During his first semester at Columbia Business School more than 40 years ago, Henry R. Kravis took a marketing course in which the professor asked how many students wanted to work at Procter & Gamble, the giant consumer products company. Everybody’s hand went up except his; even then, Kravis knew he wanted to be an entrepreneur.
In the decades since his 1969 graduation, Kravis became a pioneer in the private equity industry, and today is cochair and co-CEO of Kohlberg Kravis Roberts & Co., which has $55 billion in assets under management. On Oct. 5, he came to West Harlem to announce that he has pledged $100 million to the business school to support the construction of its new facilities within the University’s long-term campus plan in the old Manhattanville manufacturing area.
It is the largest gift in the school’s history.
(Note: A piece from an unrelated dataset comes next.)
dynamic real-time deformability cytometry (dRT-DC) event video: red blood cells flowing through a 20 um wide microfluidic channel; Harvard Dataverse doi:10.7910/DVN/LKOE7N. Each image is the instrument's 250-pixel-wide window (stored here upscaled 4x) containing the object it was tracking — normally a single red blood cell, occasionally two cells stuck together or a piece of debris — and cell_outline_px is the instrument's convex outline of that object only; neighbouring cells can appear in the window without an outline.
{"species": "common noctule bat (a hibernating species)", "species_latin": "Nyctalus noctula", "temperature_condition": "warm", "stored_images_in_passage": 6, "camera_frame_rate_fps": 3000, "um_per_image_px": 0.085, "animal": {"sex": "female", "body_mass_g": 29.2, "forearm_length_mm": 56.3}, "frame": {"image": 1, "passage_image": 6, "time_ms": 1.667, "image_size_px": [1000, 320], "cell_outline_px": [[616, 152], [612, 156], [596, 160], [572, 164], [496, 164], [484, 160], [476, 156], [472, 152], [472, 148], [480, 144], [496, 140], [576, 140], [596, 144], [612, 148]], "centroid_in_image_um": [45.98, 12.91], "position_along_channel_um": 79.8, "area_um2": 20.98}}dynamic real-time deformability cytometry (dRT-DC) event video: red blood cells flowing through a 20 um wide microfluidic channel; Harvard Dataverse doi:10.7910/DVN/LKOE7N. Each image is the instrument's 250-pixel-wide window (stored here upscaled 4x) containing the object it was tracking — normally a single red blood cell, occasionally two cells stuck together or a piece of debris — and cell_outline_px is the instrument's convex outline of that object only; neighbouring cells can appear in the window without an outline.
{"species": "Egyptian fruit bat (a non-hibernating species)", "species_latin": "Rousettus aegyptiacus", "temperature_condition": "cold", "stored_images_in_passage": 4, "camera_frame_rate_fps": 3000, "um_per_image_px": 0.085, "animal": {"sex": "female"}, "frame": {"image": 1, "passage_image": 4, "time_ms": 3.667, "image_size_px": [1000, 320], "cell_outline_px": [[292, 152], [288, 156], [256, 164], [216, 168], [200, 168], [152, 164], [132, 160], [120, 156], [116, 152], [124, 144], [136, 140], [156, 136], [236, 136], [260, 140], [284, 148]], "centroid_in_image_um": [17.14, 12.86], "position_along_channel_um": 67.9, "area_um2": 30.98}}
One of the school’s two new buildings will be named the Henry R. Kravis Building in recognition of his generosity.
At the announcement, Kravis stressed that his donation isn’t solely about bricks and mortar. “Quite frankly, to me a building is a means to an end,” he said. “What matters to me much more … is what happens in and around this building, and the importance that it has on the community, that it has on the students, and … on the city.”
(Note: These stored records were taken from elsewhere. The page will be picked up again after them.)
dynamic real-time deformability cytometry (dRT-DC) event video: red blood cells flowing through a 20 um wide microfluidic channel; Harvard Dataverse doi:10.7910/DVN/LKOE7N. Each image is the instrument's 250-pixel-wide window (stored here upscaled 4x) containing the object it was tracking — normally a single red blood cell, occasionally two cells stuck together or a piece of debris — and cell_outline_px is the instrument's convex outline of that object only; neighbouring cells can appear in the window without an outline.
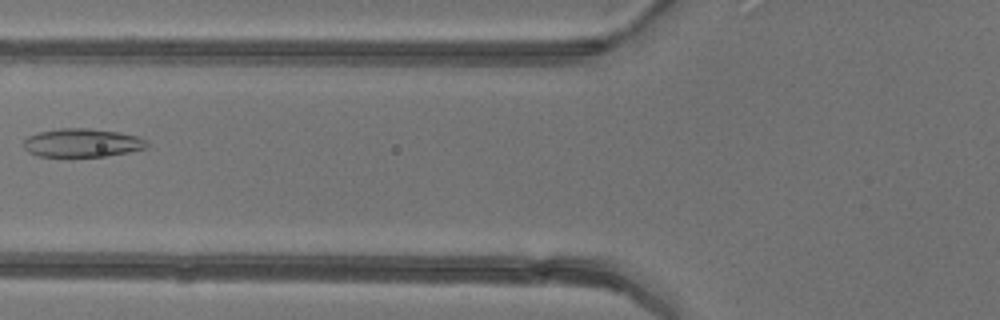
{"species": "common noctule bat (a hibernating species)", "species_latin": "Nyctalus noctula", "temperature_condition": "warm", "stored_images_in_passage": 3, "camera_frame_rate_fps": 3000, "um_per_image_px": 0.085, "animal": {"sex": "female"}, "frame": {"image": 1, "passage_image": 3, "time_ms": 2.667, "image_size_px": [1000, 320], "cell_outline_px": [[148, 148], [128, 152], [104, 156], [40, 156], [28, 152], [24, 148], [24, 140], [28, 136], [40, 132], [60, 128], [88, 128], [120, 132], [136, 136], [148, 140]], "centroid_in_image_um": [7.01, 12.13], "position_along_channel_um": 118.8, "area_um2": 20.4}}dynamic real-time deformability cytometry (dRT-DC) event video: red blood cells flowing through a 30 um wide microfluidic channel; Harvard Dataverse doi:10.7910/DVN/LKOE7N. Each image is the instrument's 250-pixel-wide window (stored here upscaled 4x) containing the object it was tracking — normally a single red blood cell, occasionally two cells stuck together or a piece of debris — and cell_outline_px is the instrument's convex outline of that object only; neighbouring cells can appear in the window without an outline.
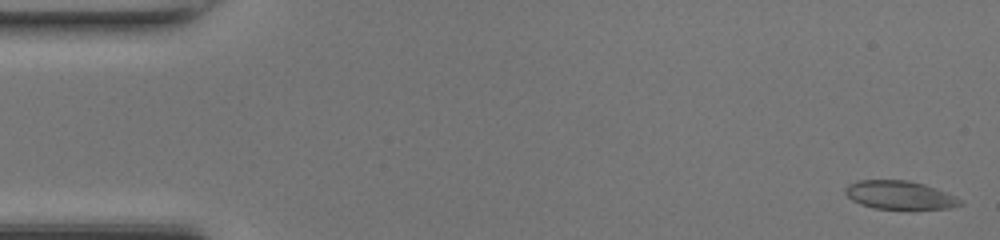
{"species": "common noctule bat (a hibernating species)", "species_latin": "Nyctalus noctula", "temperature_condition": "room temperature", "stored_images_in_passage": 48, "camera_frame_rate_fps": 3000, "um_per_image_px": 0.085, "animal": {"sex": "female", "body_mass_g": 17.0, "forearm_length_mm": 48.0}, "frame": {"image": 1, "passage_image": 1, "time_ms": 0.0, "image_size_px": [1000, 240], "cell_outline_px": [[964, 204], [948, 208], [872, 208], [860, 204], [852, 200], [844, 192], [844, 188], [848, 184], [856, 180], [908, 180], [924, 184], [936, 188], [956, 196]], "centroid_in_image_um": [76.43, 16.56], "position_along_channel_um": 8.6, "area_um2": 18.9}}
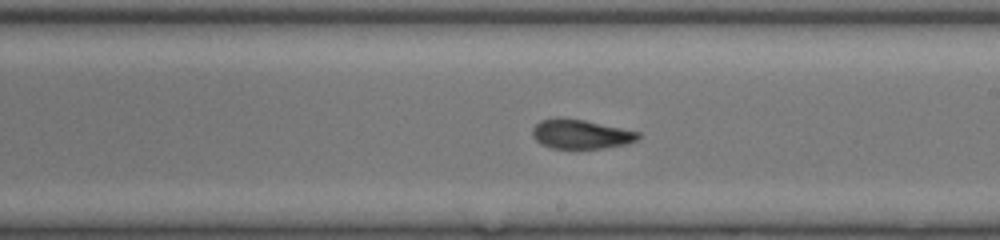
{"frame": {"image": 2, "passage_image": 27, "time_ms": 8.667, "image_size_px": [1000, 240], "cell_outline_px": [[640, 136], [636, 140], [628, 144], [604, 148], [552, 148], [540, 144], [532, 136], [532, 128], [540, 120], [556, 116], [584, 120], [640, 132]], "centroid_in_image_um": [49.33, 11.39], "position_along_channel_um": 239.7, "area_um2": 18.21}}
Community leaders from the Harlem area and dozens of current business school students and alumni attended the announcement at Uptown Grand on Adam Clayton Powell Boulevard near 125th Street. In addition to Columbia President Lee C. Bollinger and business school Dean R. Glenn Hubbard, speakers included two recent graduates who have applied their experience in the business school’s social entrepreneurship program to the financial and housing needs in Upper Manhattan communities.
Justine Zinkin (BUS’02) is chief executive officer of Credit Where Credit Is Due Inc., a credit union that offers banking services, financial counseling and education to Upper Manhattan residents. She went to business school because despite a decade working in community development, she felt she lacked the technical skills needed to effect change. She was one of the first students in the school’s new social enterprise concentration. Zinkin told Kravis that as a result of his gift, the school “can now realize its vision to create a campus of shared opportunity, providing immense benefits to the local neighborhood in the form of jobs, business and cultural resources.”
Another speaker was Thomas Campbell, a 2009 Business School graduate who passed up a chance to take a job on Wall Street to found his own company, ThoroBird, which provides affordable housing in economically distressed communities in the tri-state area. “It’s tough to make your mark in this industry, but I wasn’t intimidated because I was more than ready,” he said. Between his professors and the business school’s Eugene Lang Entrepreneurship Center, “I’d been taught … how to build a business.”
In his remarks, Bollinger thanked Kravis for his generosity not just in endowing the building but for making it something that would connect Columbia to the city. Kravis, he said, “is a person who cares enormously about the ways in which institutions connect to surrounding communities. That is a perfect match for this project.” Hubbard also expressed his appreciation for the gift and noted that the new buildings will aid in the creation of a community of entrepreneurship, which he called “the core” of the school.
“Our new home in Manhattanville will reflect the fast-paced, high-tech and highly social character of business in the 21st century,” said Hubbard. “Further, it will allow students, alumni and neighboring communities to collaborate and develop new ideas that not only transform business practice, but also reinforce the potential for the application of business principles to solve multifaceted problems and improve the world in which we live.”
Kravis has previously given substantial financial support to various business school initiatives, including Columbia CaseWorks, the Meyer Feldberg Distinguished Fellowship Program and multiple endowed professorships.